Exploratory Data Analysis
To better understand the cleaned dataset, several variables of interest are visualized. While the entire dataset spans from 1996 to 2020, visualizations will focus only on the trends over the past six year (2014 - 2020).
Completion Rate
First, the response variable (completion rate) is analyzed. Figure 1 shows the distribution of completion rates for the different schools for each school year from 2014 to 2020.
The plots shown above indicate that the completion rates are fairly normally distributed and that the average completion rate increases over time, particularly from 2018 to 2020.
Average Cost
Another important variable in this dataset is the average cost of attendance. This variable considers all tuition, ees, etc. that a student must pay for attendance at the institution. The figure below illustrates the average cost over a period of six years.
Many people believe that school costs have been quickly rising in the last few years. According to the figure above, there is some evidence to that statement as the average cost rose almost $5000 over the given six-year period shown.
Undergraduate Enrollment (Size of School)
Another variable reviewed is undergraduate enrollment. School size is an important factor when considering different colleges. The figure below provides insight into how school sizes have evolved over time.
Per the figure above, enrollments have not significantly changed over time. Most schools are small, with only a handful of schools larger than 20,000 students. In this research, total undergraduate enrollment of each school is discretized prior to statistical analysis. This allows for outliers, seen in the form of very large universities, to be accounted for. As discussed above, the discretization categories for school size are: Very Large, Large, Medium, Small, and Very Small. The figure below shows the results of this discretization for the 2014-2015 school year.
The figure above indicates that there are roughly equal numbers of schools of sizes small, medium, large, and very large.

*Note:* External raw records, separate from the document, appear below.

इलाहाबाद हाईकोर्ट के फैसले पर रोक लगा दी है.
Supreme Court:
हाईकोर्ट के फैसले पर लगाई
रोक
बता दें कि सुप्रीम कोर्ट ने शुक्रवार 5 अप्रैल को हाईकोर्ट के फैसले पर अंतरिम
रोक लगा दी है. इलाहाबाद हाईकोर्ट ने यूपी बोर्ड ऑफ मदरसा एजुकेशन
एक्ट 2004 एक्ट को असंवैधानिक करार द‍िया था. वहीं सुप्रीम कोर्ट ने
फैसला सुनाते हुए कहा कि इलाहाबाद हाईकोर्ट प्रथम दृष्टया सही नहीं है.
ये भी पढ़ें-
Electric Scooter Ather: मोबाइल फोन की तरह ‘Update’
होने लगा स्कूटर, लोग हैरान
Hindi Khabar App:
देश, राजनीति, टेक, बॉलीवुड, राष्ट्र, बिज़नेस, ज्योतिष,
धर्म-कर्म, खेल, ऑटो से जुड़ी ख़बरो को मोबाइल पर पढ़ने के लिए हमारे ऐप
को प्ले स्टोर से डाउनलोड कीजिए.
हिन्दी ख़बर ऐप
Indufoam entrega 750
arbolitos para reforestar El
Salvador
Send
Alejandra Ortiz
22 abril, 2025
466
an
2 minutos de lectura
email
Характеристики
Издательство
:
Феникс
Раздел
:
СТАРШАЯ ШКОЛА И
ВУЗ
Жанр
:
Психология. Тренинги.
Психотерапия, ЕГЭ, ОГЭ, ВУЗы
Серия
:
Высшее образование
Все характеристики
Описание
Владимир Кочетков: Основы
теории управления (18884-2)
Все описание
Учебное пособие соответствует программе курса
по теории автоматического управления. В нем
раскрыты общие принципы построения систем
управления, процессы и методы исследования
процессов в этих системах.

However, it is seen that there is a larger number of very small schools.
Region
Next, region is an important factor when analyzing completion rates. The figure below shows a graph of regions given the locations of colleges. Considering colleges do not move locations year over year, only one graph of the number of colleges per region is shown below.
The figure above shows that the distribution of colleges by region is relatively even.
Average SAT Scores
Finally, average SAT scores are analyzed. This variable indicates the average total SAT score of all students joining the university for a given school year. The figure below shows the average SAT scores and how they change over the six-year period.
The figure above shows a significant increase in SAT scores from the 2016-2017 school year to the 2017-2018 school year. However, it is important to note that the official SAT exam re-structured its scoring criteria and scale in March of 2016. Considering this and the fact that this research seeks to understand the effect of variables like SAT scores on completion rates, only years prior to 2016 will be able to be considered for analysis. Students graduating in 2018 correspond to entrance exam scores in 2014 since students typically graduate four years after they submit entrance scores. Due to this observation, the statistical analysis performed for this research is done using data in the 2014-2015 entrance year, and the corresponding 2017-2018 completion rates only.